## ПРИМЕНИТЕ ПРОЧИТАННОЕ:
[a] Выведите из отрывка без изменений фрагмент от слов «Поездка сразу же» вплоть до слов «без его помощи.» включительно.
[b] Ответьте по отрывку:
(i) Сколько троек для узников приготовили в Перми?
(ii) В каком городе заключённых отвели в баню?
(iii) Чем ямщик обкладывал загоревшуюся ось?

====== ИСХОДНЫЙ ОТРЫВОК ======

Так мы с мучениями плыли по Волге и по Каме до Перми. Жандармы ни на секунду не сводили с нас глаз. Когда мы гуляли по палубе и двое или трое останавливались, чтобы заглянуть за высокое ограждение, к нам обязательно подходил жандарм и слушал, о чем мы говорим. Тем не менее офицер-великан Петров постоянно распекал своих подчиненных за то, что те недостаточно строго следят за нами. Его глупые запреты окончательно отравили нам дорогу. Мы помирали с голоду. Он покупал нам еду на свои деньги, платя втрое больше нормальной цены, но нам ее не хватало. Позже мы узнали, что офицеры, отвечавшие за другие партии, отличались большей снисходительностью – они позволяли заключенным самим делать покупки и не надоедали им бессмысленным надзором. В течение всего жаркого, пыльного пути, продолжавшегося с 20 июля по 17 сентября, мы лишь один раз сумели нормально помыться, когда нас отвели в баню в Красноярске. За исключением этого раза, рядом с нами, пока мы мылись, всегда стоял жандарм, невзирая на наши протесты.
В Перми было приготовлено десять троек для нас и одиннадцатая для офицера. В каждой кибитке сидели один узник и два жандарма. Несмотря на красоту уральских лесов, путешествие было невыразимо скучным. После двух суток пути женщины заявили, что поедут в одних кибитках со своими мужьями. Петров быстро сообразил, что расходы на пять троек останутся у него в кармане, и с удовольствием рассадил нас в кибитки по двое с соответствующим количеством жандармов. Я ехала вместе с холостяком Стахевичем.
Поездка сразу же стала куда более приятной. Во всех кибитках начались разговоры. «Смотрите на скалы! И на сосны! Какие они высокие!» Кибитки мчались так быстро, что у них постоянно загорались оси. Мы чувствовали дым и запах горящего дерева. Тогда ямщик быстро соскакивал с козел, наламывал охапку зеленых березовых веток, снимал колесо и обкладывал ось листьями. После этого тройки мчались еще быстрее, поднимая колоссальные тучи пыли. Петров то и дело приказывал своему ямщику проехать вдоль всего обоза. Стоя в своем экипаже и держась за верх, он «наблюдал» за нами. Жандармы втихомолку посмеивались над ним и бормотали:
– Набитый дурак! Как он нам надоел! С начала пути мы ни разу не снимали сапог. Чего он боится? Нас двадцать человек, и мы исполним свой долг и без его помощи.
«Набитый дурак» и не думал сдерживаться. Напротив, чем дальше мы ехали, тем наглее он становился. Казалось, что новые, более пустынные места вселяют в него страх, и он проезжал их без остановки. Мы ненавидели его за поднимаемую им пыль и за голод, на который он нас обрекал. Он воровал наши деньги, мешая нам удовлетворить самые примитивные потребности. В Екатеринбурге я серьезно заболела. Фельдшер оказал мне небольшую помощь, и мы помчались в Тюмень.

====== ИЗВЛЕЧЁННЫЕ ДАННЫЕ ======

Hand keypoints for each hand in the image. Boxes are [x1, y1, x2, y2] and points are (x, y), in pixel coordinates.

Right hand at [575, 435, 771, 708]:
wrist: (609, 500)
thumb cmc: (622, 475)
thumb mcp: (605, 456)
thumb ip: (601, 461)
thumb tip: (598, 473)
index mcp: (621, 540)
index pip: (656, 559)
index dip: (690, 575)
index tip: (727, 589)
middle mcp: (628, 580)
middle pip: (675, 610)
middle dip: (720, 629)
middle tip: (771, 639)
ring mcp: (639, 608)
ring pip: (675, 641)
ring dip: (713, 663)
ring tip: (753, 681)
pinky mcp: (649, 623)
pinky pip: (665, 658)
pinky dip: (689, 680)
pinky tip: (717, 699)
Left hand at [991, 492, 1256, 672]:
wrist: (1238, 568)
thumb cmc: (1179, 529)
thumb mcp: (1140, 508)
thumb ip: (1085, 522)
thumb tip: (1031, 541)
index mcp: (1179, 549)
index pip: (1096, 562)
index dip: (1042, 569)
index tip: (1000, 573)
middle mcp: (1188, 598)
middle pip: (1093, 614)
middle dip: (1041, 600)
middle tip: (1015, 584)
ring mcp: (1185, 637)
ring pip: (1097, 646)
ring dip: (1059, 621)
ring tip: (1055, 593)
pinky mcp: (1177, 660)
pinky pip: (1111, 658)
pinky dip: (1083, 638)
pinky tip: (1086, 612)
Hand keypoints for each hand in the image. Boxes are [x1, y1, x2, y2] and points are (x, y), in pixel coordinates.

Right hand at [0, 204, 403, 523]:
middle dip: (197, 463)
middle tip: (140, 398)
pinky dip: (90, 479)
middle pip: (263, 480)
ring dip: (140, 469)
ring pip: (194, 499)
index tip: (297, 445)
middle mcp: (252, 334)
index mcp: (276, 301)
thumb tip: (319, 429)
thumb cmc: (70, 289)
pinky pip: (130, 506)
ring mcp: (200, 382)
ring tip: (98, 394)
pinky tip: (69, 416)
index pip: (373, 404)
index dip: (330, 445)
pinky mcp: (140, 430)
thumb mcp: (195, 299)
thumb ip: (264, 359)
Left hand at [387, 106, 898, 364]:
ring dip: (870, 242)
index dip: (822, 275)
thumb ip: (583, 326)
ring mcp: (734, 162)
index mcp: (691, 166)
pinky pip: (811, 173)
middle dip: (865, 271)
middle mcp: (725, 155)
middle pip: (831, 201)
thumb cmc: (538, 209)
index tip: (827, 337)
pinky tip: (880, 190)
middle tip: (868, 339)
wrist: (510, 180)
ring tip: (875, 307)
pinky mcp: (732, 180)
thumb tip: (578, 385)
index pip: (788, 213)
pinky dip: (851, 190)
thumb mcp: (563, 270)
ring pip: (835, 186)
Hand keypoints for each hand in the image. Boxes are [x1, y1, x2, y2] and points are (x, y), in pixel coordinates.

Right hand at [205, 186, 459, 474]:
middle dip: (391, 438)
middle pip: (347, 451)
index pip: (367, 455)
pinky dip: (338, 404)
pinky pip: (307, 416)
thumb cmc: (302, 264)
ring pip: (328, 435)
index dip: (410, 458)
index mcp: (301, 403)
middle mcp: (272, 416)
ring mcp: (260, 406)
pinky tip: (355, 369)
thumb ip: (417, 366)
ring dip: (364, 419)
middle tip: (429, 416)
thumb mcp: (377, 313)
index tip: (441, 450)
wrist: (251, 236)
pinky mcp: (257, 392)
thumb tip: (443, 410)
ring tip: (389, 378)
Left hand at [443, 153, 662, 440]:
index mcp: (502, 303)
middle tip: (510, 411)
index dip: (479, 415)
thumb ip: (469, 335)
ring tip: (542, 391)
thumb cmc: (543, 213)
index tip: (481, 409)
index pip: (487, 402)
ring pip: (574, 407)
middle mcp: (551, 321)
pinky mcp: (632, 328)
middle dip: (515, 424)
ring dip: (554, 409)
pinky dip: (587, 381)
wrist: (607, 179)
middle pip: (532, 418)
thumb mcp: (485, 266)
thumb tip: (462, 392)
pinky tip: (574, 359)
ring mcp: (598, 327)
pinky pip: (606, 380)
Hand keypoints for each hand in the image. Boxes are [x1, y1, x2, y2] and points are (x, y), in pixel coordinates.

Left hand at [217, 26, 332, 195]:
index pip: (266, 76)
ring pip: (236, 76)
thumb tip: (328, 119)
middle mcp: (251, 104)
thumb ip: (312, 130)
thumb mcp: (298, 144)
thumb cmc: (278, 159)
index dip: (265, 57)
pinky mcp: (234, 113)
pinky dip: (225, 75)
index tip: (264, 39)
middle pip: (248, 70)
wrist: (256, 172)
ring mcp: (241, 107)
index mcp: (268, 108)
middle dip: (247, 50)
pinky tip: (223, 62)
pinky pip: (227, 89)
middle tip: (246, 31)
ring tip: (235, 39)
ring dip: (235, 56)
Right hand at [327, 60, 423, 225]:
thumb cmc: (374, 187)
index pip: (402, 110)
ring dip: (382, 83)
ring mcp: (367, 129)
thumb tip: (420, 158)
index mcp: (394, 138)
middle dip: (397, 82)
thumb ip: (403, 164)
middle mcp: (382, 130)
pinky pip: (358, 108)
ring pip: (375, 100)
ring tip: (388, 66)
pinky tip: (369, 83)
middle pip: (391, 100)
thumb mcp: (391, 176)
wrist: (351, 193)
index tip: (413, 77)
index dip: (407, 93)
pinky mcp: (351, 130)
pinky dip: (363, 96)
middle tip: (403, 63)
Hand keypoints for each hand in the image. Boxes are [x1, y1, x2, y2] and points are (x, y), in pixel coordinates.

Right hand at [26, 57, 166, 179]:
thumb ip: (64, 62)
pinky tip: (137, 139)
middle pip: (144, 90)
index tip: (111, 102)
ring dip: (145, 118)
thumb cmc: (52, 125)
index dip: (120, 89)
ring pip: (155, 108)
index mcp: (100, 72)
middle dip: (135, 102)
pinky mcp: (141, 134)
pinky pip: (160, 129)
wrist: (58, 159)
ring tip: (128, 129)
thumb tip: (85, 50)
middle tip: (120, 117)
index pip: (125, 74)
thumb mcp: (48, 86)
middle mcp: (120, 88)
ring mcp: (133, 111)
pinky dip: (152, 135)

======

## ОТВЕТЫ К ЗАДАНИЯМ:
[a]
Поездка сразу же стала куда более приятной. Во всех кибитках начались разговоры. «Смотрите на скалы! И на сосны! Какие они высокие!» Кибитки мчались так быстро, что у них постоянно загорались оси. Мы чувствовали дым и запах горящего дерева. Тогда ямщик быстро соскакивал с козел, наламывал охапку зеленых березовых веток, снимал колесо и обкладывал ось листьями. После этого тройки мчались еще быстрее, поднимая колоссальные тучи пыли. Петров то и дело приказывал своему ямщику проехать вдоль всего обоза. Стоя в своем экипаже и держась за верх, он «наблюдал» за нами. Жандармы втихомолку посмеивались над ним и бормотали:
– Набитый дурак! Как он нам надоел! С начала пути мы ни разу не снимали сапог. Чего он боится? Нас двадцать человек, и мы исполним свой долг и без его помощи.

[b]
(i) Десять.
(ii) В Красноярске.
(iii) Листьями зелёных берёзовых веток.